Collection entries
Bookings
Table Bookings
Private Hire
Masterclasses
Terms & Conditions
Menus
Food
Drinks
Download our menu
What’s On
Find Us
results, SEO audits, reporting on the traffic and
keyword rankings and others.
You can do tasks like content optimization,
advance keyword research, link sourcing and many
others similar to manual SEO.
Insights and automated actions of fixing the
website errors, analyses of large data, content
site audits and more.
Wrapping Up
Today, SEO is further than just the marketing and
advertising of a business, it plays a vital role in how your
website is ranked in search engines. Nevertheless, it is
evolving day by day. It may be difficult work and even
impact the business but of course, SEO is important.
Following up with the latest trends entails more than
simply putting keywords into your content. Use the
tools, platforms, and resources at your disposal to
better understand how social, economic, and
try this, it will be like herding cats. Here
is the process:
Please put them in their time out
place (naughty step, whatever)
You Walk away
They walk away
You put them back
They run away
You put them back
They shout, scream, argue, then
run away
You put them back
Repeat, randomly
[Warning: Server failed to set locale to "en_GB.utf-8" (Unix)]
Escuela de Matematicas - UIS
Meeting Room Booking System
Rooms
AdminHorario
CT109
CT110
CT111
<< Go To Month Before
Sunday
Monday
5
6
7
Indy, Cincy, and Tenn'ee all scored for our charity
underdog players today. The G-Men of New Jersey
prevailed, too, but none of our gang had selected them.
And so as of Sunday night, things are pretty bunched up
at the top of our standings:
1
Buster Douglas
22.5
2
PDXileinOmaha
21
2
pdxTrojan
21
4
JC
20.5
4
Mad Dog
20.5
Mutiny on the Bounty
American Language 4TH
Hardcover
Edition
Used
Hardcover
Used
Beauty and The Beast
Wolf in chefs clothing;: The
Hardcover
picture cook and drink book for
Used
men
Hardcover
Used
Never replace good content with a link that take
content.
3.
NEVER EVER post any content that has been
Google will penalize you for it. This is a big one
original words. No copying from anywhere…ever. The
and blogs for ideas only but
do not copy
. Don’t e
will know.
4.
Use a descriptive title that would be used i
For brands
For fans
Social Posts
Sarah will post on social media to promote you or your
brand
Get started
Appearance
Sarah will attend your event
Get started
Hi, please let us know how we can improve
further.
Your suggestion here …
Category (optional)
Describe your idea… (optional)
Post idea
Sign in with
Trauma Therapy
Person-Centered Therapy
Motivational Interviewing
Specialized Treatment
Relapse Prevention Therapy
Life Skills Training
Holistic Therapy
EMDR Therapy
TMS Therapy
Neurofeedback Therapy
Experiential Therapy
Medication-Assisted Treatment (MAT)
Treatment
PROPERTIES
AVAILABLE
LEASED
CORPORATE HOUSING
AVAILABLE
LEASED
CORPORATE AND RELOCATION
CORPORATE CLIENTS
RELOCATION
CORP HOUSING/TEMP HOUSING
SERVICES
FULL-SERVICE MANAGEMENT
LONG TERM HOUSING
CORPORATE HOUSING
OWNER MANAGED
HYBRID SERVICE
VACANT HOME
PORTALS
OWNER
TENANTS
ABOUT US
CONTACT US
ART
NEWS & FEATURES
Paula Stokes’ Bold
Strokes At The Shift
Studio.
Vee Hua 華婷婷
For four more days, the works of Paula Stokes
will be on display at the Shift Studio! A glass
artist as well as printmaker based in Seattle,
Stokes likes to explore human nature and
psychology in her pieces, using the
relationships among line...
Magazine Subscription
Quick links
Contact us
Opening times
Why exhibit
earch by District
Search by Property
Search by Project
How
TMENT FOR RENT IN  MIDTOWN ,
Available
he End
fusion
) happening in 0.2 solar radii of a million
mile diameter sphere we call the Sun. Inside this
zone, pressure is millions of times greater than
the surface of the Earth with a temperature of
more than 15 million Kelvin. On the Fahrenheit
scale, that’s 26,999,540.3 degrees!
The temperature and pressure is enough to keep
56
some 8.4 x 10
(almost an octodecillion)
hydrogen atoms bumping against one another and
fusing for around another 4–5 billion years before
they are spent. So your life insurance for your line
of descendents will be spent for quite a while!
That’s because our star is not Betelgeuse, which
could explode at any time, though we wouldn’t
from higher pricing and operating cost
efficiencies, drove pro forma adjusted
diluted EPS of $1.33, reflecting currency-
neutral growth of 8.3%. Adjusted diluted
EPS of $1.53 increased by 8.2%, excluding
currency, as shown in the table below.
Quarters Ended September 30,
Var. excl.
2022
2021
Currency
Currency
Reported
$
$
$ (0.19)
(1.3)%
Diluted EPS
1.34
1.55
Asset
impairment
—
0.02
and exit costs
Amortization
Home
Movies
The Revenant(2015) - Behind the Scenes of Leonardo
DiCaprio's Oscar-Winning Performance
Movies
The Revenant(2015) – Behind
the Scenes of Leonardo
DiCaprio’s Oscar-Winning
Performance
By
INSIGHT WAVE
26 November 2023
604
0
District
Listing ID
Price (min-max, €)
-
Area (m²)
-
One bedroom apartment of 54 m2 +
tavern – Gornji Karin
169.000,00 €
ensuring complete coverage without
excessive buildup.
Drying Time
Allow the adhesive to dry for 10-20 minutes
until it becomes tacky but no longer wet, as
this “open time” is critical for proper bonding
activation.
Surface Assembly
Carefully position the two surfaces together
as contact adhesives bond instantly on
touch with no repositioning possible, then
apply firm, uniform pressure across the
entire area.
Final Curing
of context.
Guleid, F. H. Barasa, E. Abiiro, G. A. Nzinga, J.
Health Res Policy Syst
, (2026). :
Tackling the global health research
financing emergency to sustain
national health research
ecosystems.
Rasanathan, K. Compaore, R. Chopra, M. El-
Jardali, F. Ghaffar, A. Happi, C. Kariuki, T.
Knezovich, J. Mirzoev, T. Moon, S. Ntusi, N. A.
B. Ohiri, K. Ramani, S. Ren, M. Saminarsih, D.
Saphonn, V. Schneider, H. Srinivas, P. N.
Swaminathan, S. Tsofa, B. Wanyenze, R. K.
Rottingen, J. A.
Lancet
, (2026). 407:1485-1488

What you should do: Count how many lines of the listing contain the word "Performance". Reply with the number alone.

Written response: 2